LONDON (Reuters Life!) - The term folk rock has been absent from the vocabulary of the hip and cool for several decades.
However, Fairport Convention, the band that hewed the form from the free-for-all of late 1960s pop music, demonstrated at the weekend why it caused the shockwaves that it did.
At a concert in London’s Barbican, surviving members presented a musical history of the band’s early years, culminating with a selection of songs from their landmark fourth and fifth albums, “Liege & Lief” and “Full House”, which told the musical world that British folk rock had arrived.
A sampling of titles from earlier albums, with original singers Judy Dyble and Iain Matthews, illustrated the band’s American roots, with songs such as Emitt Rhodes’s “Time Will Show the Wiser” and the Dylan cover “I’ll Keep it with Mine”.
Even in those early arrangements the dazzling instrumental work of guitar guru Richard Thompson, a prolific songwriter and performer in his own right since his Fairport days, shone through as an essential component of their unique sound.
Guest singers, including Thompson’s daughter Kami and son Teddy, gave new life to several fondly remembered Fairport tracks of that period, such as “Genesis Hall” and Sandy Denny’s haunting “Who Knows Where the Time Goes”.
Kellie While was drafted in to substitute for folk’s elder statesman Martin Carthy, unable to attend because of his wife’s illness, to tackle the beautiful and complex “A Sailor’s Life” from the “Unhalfbricking” album, the traditional song that took the band into uncharted territory.
Of the six musicians who played on “Liege & Lief”, regularly voted one of the most influential folk albums of all time, four took to the stage to perform six of the album’s eight tracks: Thompson, Simon Nicol (guitar), Ashley Hutchings (bass) and Dave Mattacks (drums).
Despite the absence of two of the pivotal figures from the original recording, the songs sounded as fresh as the day they were minted in London’s Sound Techniques studio in the autumn of 1969.
Denny, the diminutive singer with the electrifying voice who first brought traditional music to her bandmates’ attention, died in 1977 at the age of 31.
Fiddle-player and singer Dave Swarbrick, originally billed to appear, dropped out at the last minute citing lack of rehearsal time and “difficulties with the format”.
For the “Liege & Lief” sequence, ex-Albion Band singer Chris While -- Kellie’s mother -- took the Sandy Denny part, tackling the rousing “Come All Ye”, the dramatic “Tam Lin” and the gory ballad “Matty Groves” with clarity and confidence, artfully mimicking Denny’s inflexions and phrasing.
Chris Leslie, part of the band’s current touring and recording lineup, was a convincing substitute for the absent Swarbrick on violin and vocals.
Four tracks from “Full House” followed, with Dave Pegg on bass, succeeding Hutchings who by then had left to help form Steeleye Span.
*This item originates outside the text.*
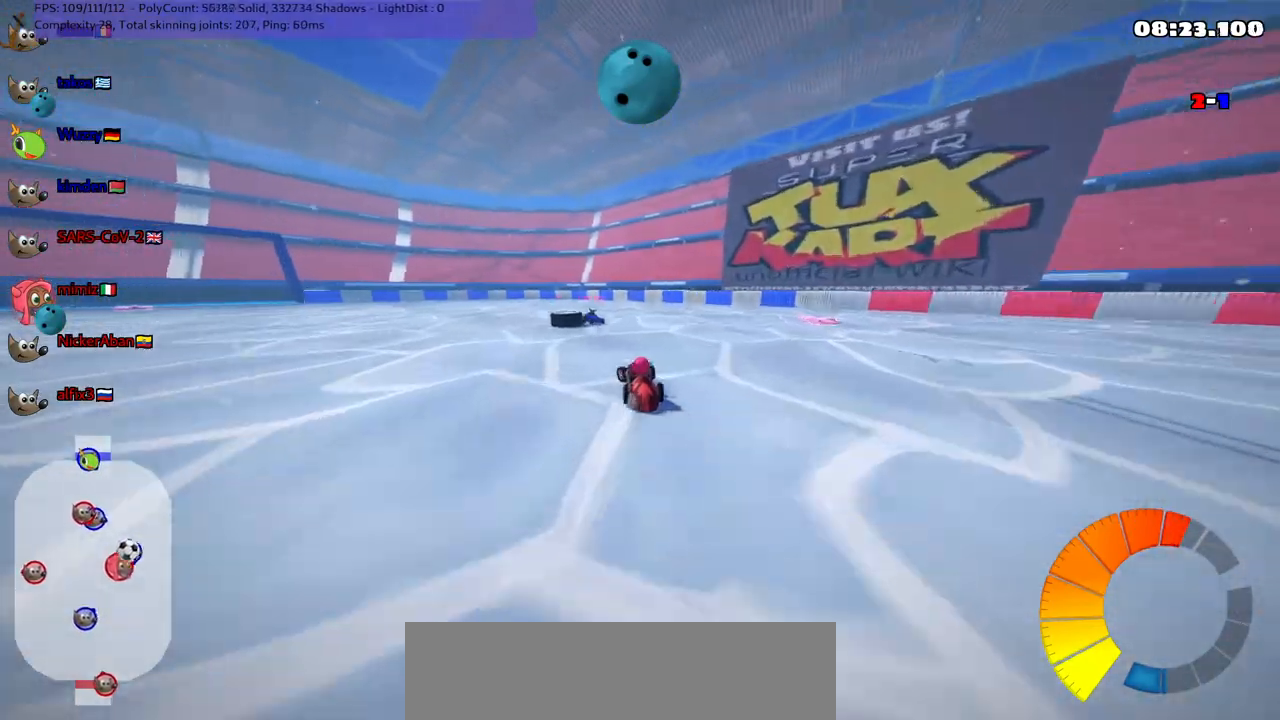
{"keys": ["down", "right"], "events": [[17, "space", "down"], [150, "space", "up"], [383, "left", "up"], [383, "right", "down"], [383, "up", "up"], [483, "down", "down"]]}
Denny had also departed, leaving the remaining five to continue their exploration of the folk repertoire.
“We were now a boy band,” Nicol said in an aside to the expose of Fairport history.
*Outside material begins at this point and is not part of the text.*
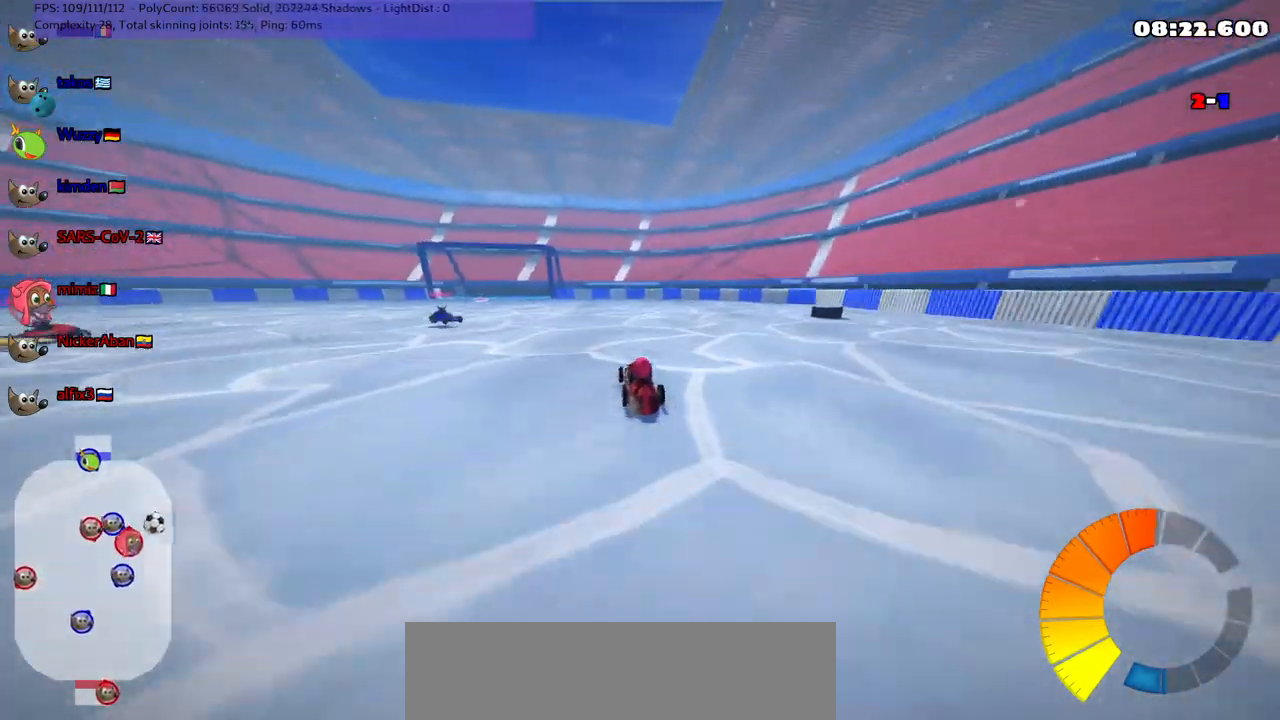
{"keys": ["m", "right"], "events": [[217, "down", "up"], [217, "right", "up"], [300, "left", "down"], [300, "m", "down"], [500, "left", "up"], [500, "right", "down"]]}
The concert was part of the Barbican’s “Witchseason Weekender”, a tribute to legendary producer Joe Boyd, who also curated and produced the shows.
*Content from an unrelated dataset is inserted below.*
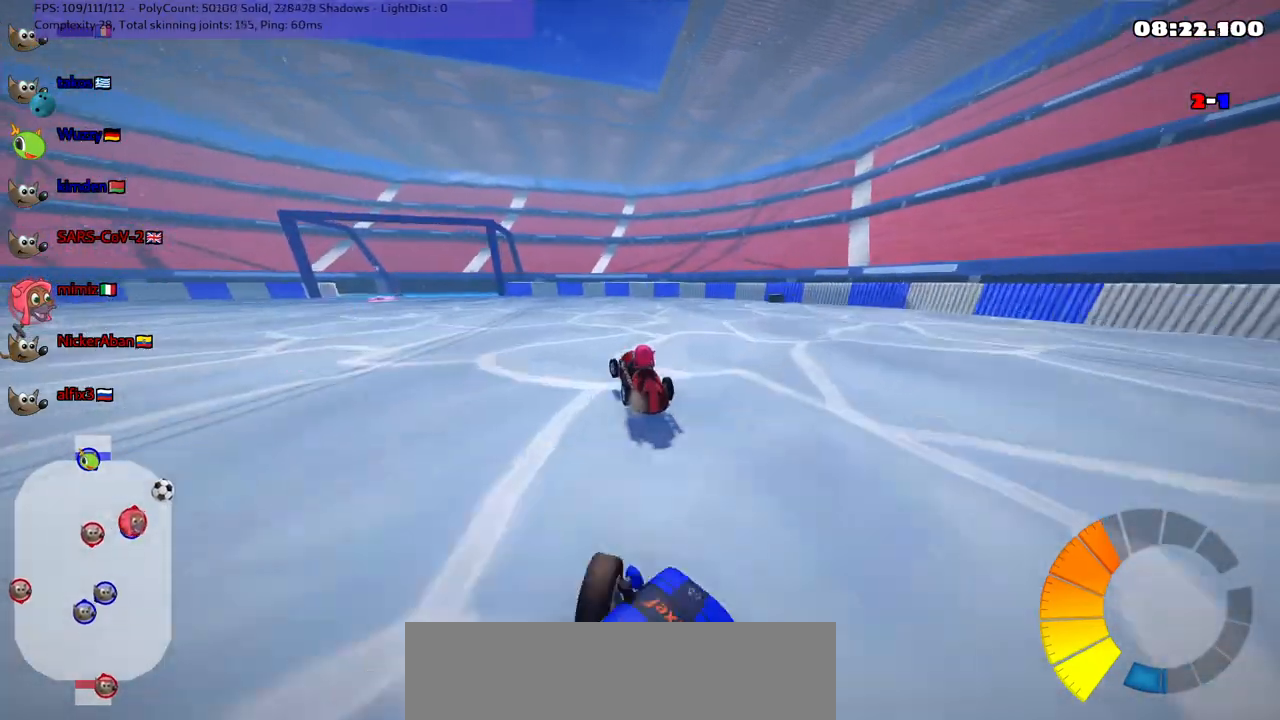
{"keys": ["left", "m", "up"], "events": [[233, "up", "down"], [267, "left", "down"], [333, "right", "up"]]}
Boyd, whose company Witchseason produced the Fairports and other luminaries of the folk rock scene, alternated with band members in narrating some of their shared history.
The urbane Boston-born American, his feet firmly in London’s underground music scene of the 60s, was an unlikely midwife in the birth of British folk rock, having encouraged the Fairports to experiment by applying rock instrumentation to English folk songs and traditionally influenced songwriting.
They did so with dedication, conscientiously respecting the form of the songs and applying taste and originality in their arrangements. The trail they blazed was gratefully trod by later exponents such as the Pogues and Steeleye Span and many of today’s torchbearers of the folk tradition.
Previewing the concert in the Guardian newspaper a week earlier, Boyd wrote: “Liege & Lief ... had such an air of confidence that it actually made English folk music vaguely hip for a while.”